Obsessive-Compulsive Disorder After Right Temporal-Lobe Hemorrhage

“Mrs. X” was a 40-year-old woman with a medical history significant for frontoparietal hematoma resection during infancy, centroparietal epilepsy (stable on Depakote and levetiracetam), and depression, who presented to psychiatric clinic for gradually worsening obsessions and compulsion to shop (of 7 months' duration), with onset after right temporal-lobe hemorrhage (confirmed by brain imaging). Her depression, previously well controlled on citalopram 20 mg/day, had worsened to a moderately severe depression (Patient Health Questionnaire-9/PHQ-9 Score: 15), and her mild obsessive traits had worsened to distressing obsessions and compulsions to shop, meeting DSM-IV criteria for diagnosis of OCD. The compulsive shopping significantly reduced her anxiety. Other potential causes of her presentation, including worsening of seizure disorder, psychotic disorder, impulse-control disorder, mania, and substance abuse were ruled out. Although a citalopram dose increase to 40 mg daily led to remission of her depression (PHQ-9 score: 3), she continued to endorse compulsions to shop, to the extent that she ended up calling a realtor to buy a house. A gradual increase in citalopram dosage to 80 mg/day led to a 90% improvement in her OCD symptoms, and a further increase, to 100 mg/day, resulted in complete remission at 1-year follow-up. She had regular follow-up with her neurologist in the interim, with no suggestion of worsening of her seizure disorder by high-dose citalopram.

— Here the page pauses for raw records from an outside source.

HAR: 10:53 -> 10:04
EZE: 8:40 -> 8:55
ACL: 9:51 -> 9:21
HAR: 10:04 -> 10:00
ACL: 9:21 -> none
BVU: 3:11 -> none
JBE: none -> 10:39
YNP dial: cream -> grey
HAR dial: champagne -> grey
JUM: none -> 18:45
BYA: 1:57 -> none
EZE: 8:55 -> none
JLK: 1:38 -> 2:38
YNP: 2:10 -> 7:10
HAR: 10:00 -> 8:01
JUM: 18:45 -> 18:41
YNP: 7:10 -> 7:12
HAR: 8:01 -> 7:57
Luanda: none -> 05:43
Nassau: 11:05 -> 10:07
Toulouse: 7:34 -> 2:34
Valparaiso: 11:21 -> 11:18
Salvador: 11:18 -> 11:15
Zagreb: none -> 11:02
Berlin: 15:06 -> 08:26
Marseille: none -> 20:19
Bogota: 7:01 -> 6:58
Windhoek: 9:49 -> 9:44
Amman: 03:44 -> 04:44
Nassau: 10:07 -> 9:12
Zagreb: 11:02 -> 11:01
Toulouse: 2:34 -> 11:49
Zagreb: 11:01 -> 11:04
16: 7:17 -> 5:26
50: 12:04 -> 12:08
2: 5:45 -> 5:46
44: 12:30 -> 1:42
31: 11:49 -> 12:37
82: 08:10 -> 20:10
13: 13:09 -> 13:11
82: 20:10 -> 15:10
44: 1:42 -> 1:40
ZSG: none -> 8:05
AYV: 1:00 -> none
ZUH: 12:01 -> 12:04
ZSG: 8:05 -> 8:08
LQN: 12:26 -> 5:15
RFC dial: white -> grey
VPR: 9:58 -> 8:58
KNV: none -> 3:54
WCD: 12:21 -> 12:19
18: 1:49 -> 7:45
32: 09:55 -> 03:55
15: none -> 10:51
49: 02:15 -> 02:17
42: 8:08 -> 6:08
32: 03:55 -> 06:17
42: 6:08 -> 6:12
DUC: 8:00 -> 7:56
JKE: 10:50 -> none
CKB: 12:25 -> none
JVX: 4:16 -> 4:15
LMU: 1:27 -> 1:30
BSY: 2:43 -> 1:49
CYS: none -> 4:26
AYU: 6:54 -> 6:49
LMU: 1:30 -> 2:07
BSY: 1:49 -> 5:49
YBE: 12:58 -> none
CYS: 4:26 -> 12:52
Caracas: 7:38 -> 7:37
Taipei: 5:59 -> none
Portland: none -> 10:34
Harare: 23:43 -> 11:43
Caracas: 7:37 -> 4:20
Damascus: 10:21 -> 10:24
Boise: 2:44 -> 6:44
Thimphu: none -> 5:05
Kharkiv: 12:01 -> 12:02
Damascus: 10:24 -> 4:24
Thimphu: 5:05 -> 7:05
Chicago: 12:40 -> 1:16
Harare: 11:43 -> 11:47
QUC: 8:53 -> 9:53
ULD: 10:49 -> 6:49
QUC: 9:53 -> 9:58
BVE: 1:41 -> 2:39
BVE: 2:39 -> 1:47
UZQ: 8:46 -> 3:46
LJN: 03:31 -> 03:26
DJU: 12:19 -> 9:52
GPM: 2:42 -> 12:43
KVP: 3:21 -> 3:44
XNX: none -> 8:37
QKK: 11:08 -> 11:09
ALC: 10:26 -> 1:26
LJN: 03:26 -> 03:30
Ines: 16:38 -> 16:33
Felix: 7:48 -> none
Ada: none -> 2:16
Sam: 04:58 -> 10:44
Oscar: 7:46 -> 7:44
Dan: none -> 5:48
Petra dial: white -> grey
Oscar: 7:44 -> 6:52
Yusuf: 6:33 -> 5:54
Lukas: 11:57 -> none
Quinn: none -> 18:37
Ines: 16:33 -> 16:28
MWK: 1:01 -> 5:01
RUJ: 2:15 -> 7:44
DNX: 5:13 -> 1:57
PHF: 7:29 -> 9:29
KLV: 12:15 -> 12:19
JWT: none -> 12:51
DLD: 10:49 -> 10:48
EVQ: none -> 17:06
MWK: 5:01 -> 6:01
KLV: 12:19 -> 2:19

OCD has been associated with various neurological lesions, including traumatic brain injury, tumors, and infarcts, localized mainly to the frontal cortex and basal ganglia.¹ The association of OCD with temporal-lobe epilepsy (TLE) seems strong, as 10%–20% of TLE patients suffer from OCD.² Our case suggests temporal-lobe hemorrhage as a novel putative cause of OCD. Although there is no known overt locus of neuronal degeneration in OCD, functional-imaging studies suggest an abnormal metabolic activity in orbitofrontal cortex (OFC), anterior cingulate/caudal medial prefrontal cortex, and caudate nucleus.³ The OFC–subcortical circuit, referred to as the “OCD circuit,” projects from OFC to the ventral portion of caudate nucleus. OFC receives both afferent and efferent projections from the temporal lobe,⁴ which may underlie temporal lobe involvement in causation of OCD. Our patient's response to high-dose SSRI is plausible, considering the fact that serotonin acts on the “OCD circuit” by modulating 5HT3 receptors predominantly present in ventral striatum.⁵ Besides highlighting a novel mechanism of causation of OCD, we suggest that OCD associated with temporal lobe hemorrhage may be responsive to high-dose SSRI treatment.